I believe that an additional rule resolves most of these issues rationally:

    (5)   All of the header fields from the enclosed message,
          except those that start with "Content-" and the
          specific header fields "Subject", "Message-ID",
          "Encrypted", and "MIME-Version", MUST be copied, in
          order, to the header of the initial enclosing message.
          Fields so copied MAY be elided from the enclosed
          message fields which appear in the body of the initial
          piece, and those which are mandatory in a message
          SHOULD be copied to the header of subsequent pieces.
          All pieces MUST meet the message format requirements;
          in particular, if the message format limits the number
          of instances of a field type in a message and that
          number of instances appeared in the enclosed message,
          an entity generating pieces MUST NOT exceed the limit
          by producing another instance of that field type in
          the initial enclosing message header.

In addition, rule 3 could be clarified by appending "by the reassembly
process" to the end of the last sentence.
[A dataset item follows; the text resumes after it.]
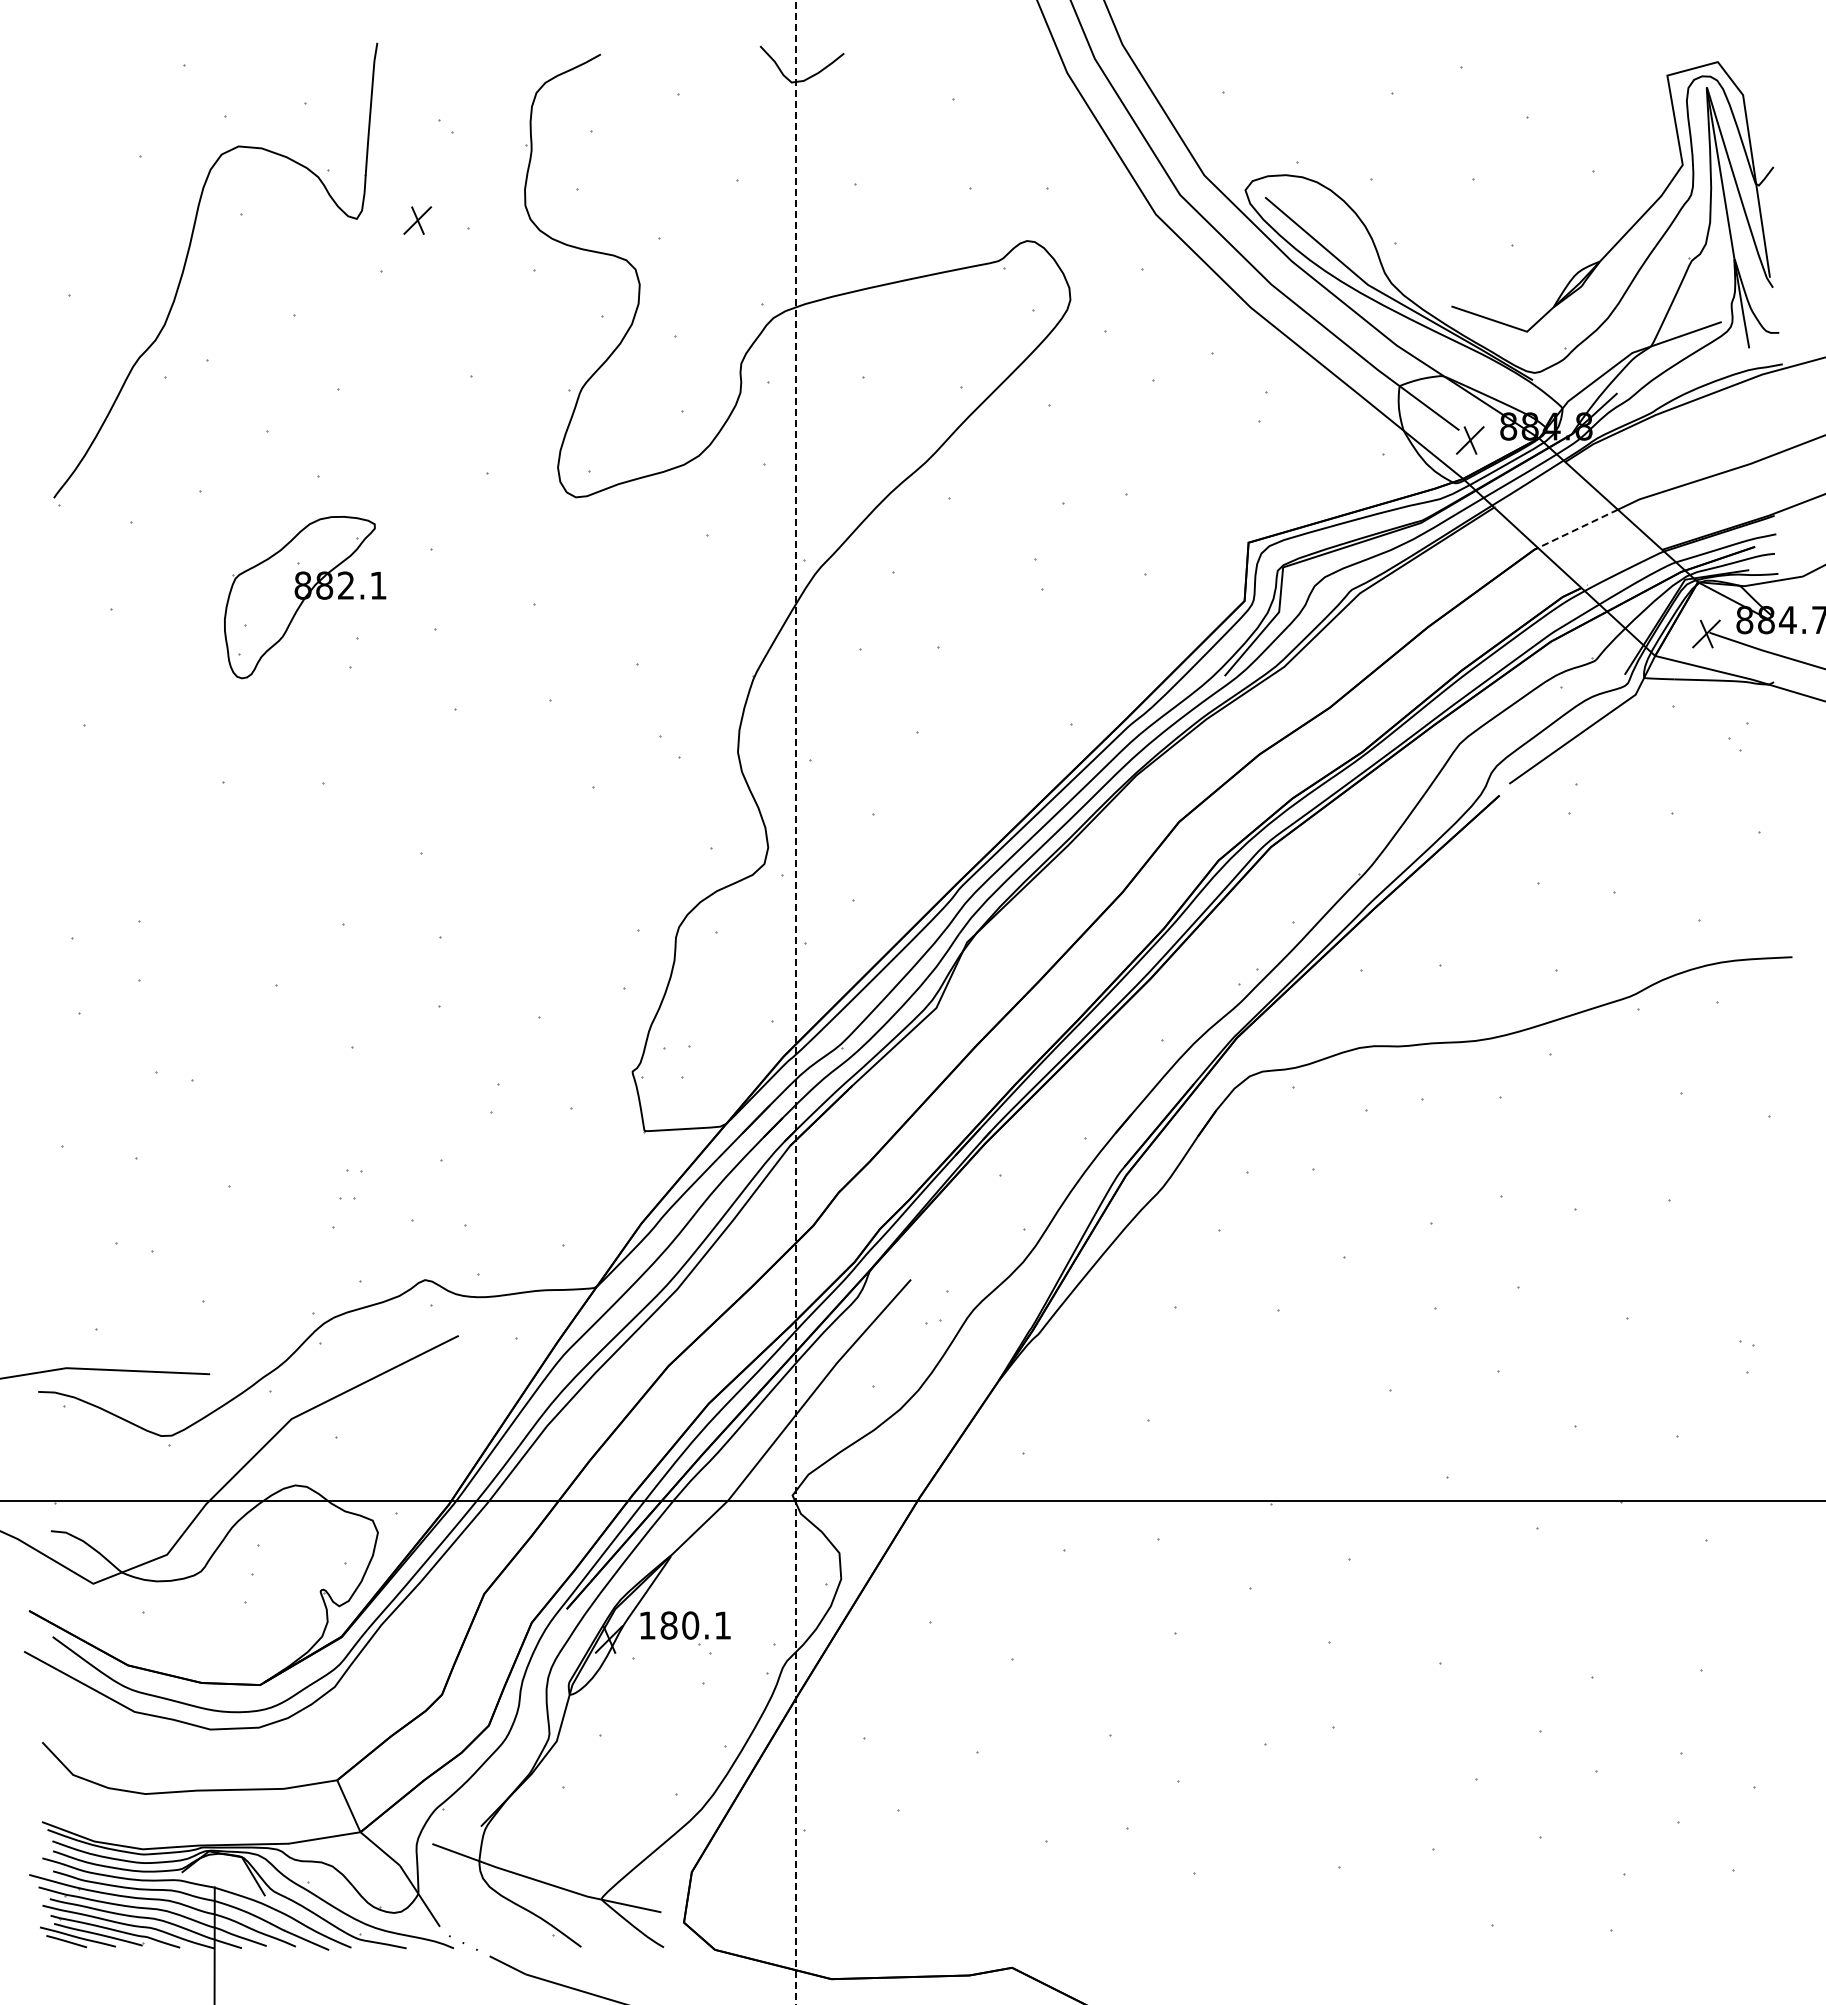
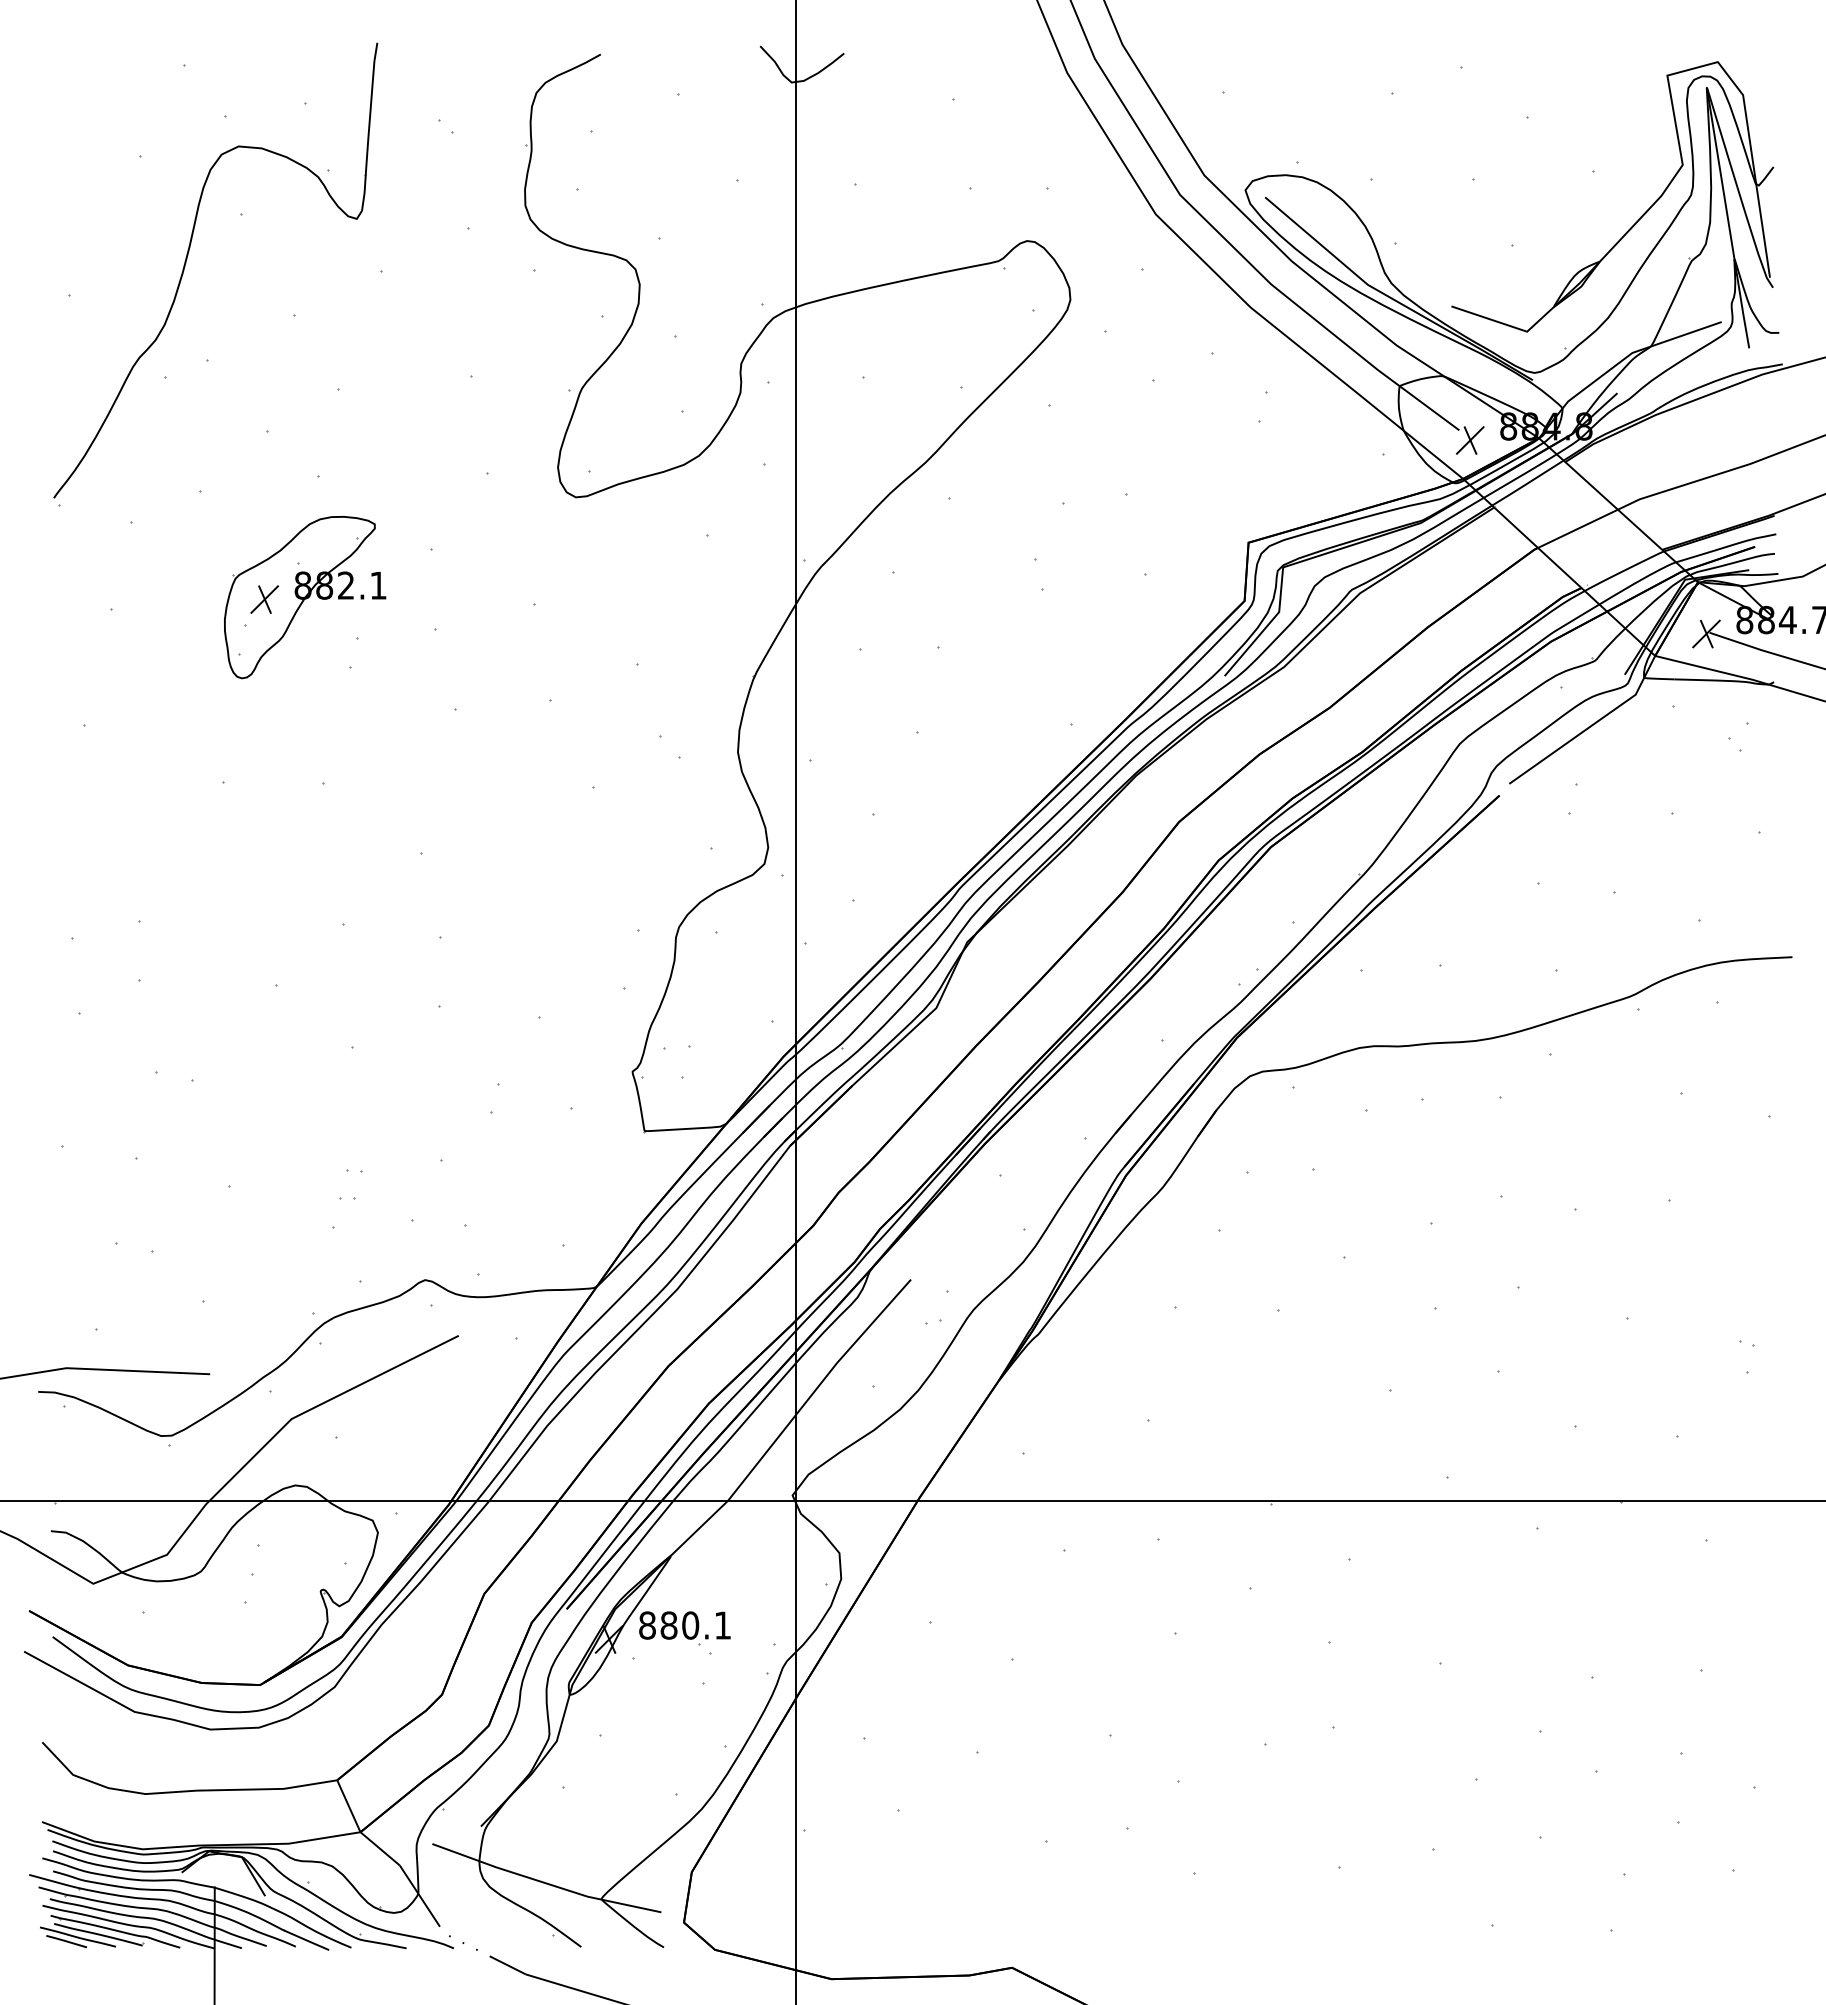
part at (417, 220) position: (417, 220) -> (264, 599)
line at (1577, 529): dashed -> solid
line at (796, 1002): dashed -> solid
text at (647, 1625): 180.1 -> 880.1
That changes the example to:

   If an audio message is broken into two pieces, the first piece might
   look something like this:

     X-Weird-Header-1: Foo
     X-Weird-Header-1: Bar
     X-Weird-Header-2: Hello
     From: Bill(_at_)host(_dot_)com
     To: joe(_at_)otherhost(_dot_)com
     Date: Fri, 26 Mar 1993 12:59:38 -0500 (EST)
     Subject: Audio mail (part 1 of 2)
     Message-ID: <id1(_at_)host(_dot_)com>
     MIME-Version: 1.0
     Content-type: message/partial; id="ABC(_at_)host(_dot_)com";
                   number=1; total=2

     X-Weird-Header-1: Bar
     X-Weird-Header-2: Hello
     Message-ID: <anotherid(_at_)foo(_dot_)com>
     Subject: Audio mail
     MIME-Version: 1.0
     Content-type: audio/basic
     Content-transfer-encoding: base64

       ... first half of encoded audio data goes here ...

   and the second half might look something like this:

     From: Bill(_at_)host(_dot_)com
     To: joe(_at_)otherhost(_dot_)com
     Date: Fri, 26 Mar 1993 12:59:38 -0500 (EST)
     Subject: Audio mail (part 2 of 2)
     MIME-Version: 1.0
     Message-ID: <id2(_at_)host(_dot_)com>
     Content-type: message/partial;
                   id="ABC(_at_)host(_dot_)com"; number=2; total=2

       ... second half of encoded audio data goes here ...

   Then, when the fragmented message is reassembled, the resulting
   message to be displayed to the user should look something like this:

     X-Weird-Header-1: Foo
     X-Weird-Header-1: Bar
     X-Weird-Header-2: Hello
     From: Bill(_at_)host(_dot_)com
     To: joe(_at_)otherhost(_dot_)com
     Date: Fri, 26 Mar 1993 12:59:38 -0500 (EST)
     Subject: Audio mail
     Message-ID: <anotherid(_at_)foo(_dot_)com>
     MIME-Version: 1.0
     Content-type: audio/basic
     Content-transfer-encoding: base64

       ... first half of encoded audio data goes here ...
       ... second half of encoded audio data goes here ...

   Which is the original massage plus fields provided by the fragmenting
   entity and transport (in this case the "X-Weird-Header-1: Foo" field).